SOURCE DOCUMENT >>

==========

# The Sports List Game



## Cam1

Thought of this earlier today. The way the game goes is the first person mentions a list topic and starts with the best on that list, then the next person mentions the second best, and so on. After the list gets to 5 the person who posted the 5th item on the list selects a new topic and the next poster starts it.

So, to kick things off.

The Top 5 Pitchers Currently in the MLB:

1. Justin Verlander


----------



## anonymid

2. Clayton Kershaw


----------



## Limmy

3. Stephen Strasburg


----------



## Cam1

4. Felix Hernandez


----------



## anonymid

5. Cliff Lee

Top five Super Bowls.


----------



## Cam1

1. XXXVIII (Patriots over Panthers) 

Awesome game.


----------



## anonymid

2. Super Bowl XXV (Giants 20, Bills 19)


----------



## Limmy

3. Superbowl XXXIX (Patriots 24, Eagles 21) ill admit i cried like a baby that day ;c still hurts


----------



## anonymid

4. Super Bowl XLIII (Steelers 27, Cardinals 23)


----------



## Limmy

5. Superbowl XLII (Giants 17, Patriots 14)

==========

PROVIDED DATA >>
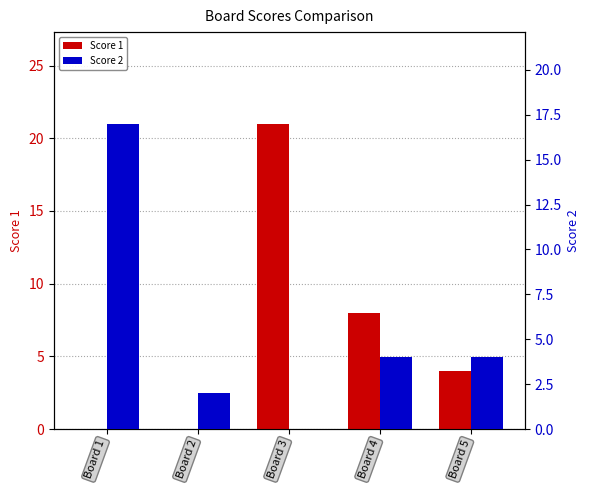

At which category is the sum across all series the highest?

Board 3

==========

WORK TASK >>
Pick up the forum thread about the sports list game after its last post and write the next few posts in the same style.

WRITTEN ANSWER >>
Top 5 QBs all time


----------



## farfegnugen

1. Elway. Not really a big fan, but he went to a lot of Superbowls without a lot of talent surrounding him.


----------



## rdrr

2. Joe Montana


----------



## Evo1114

3. Johnny Unitas


----------



## Cam1

4. Tom Brady


----------



## Limmy

Top 5 Olympic sports


----------



## farfegnugen

1. Women's gymnastics


----------



## Zeppelin

2. Biathlon ( Skiing and rifle shooting)


----------



## Limmy

3. Swimming


----------



## Cam1

4. Hockey


----------



## Limmy

5. ping pong

some 1 else can pick the next subject


----------



## Evo1114

5 Worst Sports Franchises...


----------



## Cam1

1. Florida Panthers


----------



## Limmy

2. Dallas Cowgirls


----------



## Cam1

I don't like them but in pretty sure they're one of the top 5 richest, lol ^

3. Chicago Cubs


----------



## Jay-Son

4. LA Clippers
(sure they look great now, but if you followed basketball for the previous 20 years you will surely be in accord with me)


----------



## anonymid

5. Jacksonville Jaguars

Top five outbursts/tantrums/tirades by coaches or managers (any sport); can be in-game, post-game, whenever. Include video if possible!


----------



## Limmy

1.


----------



## anonymid

2. Earl Weaver


----------



## Limmy

3.


----------



## Evo1114

4.


----------



## Buerhle

5.






The five best qbs in the NFL 2013 draft.


----------



## Cam1

Ha, there aren't many.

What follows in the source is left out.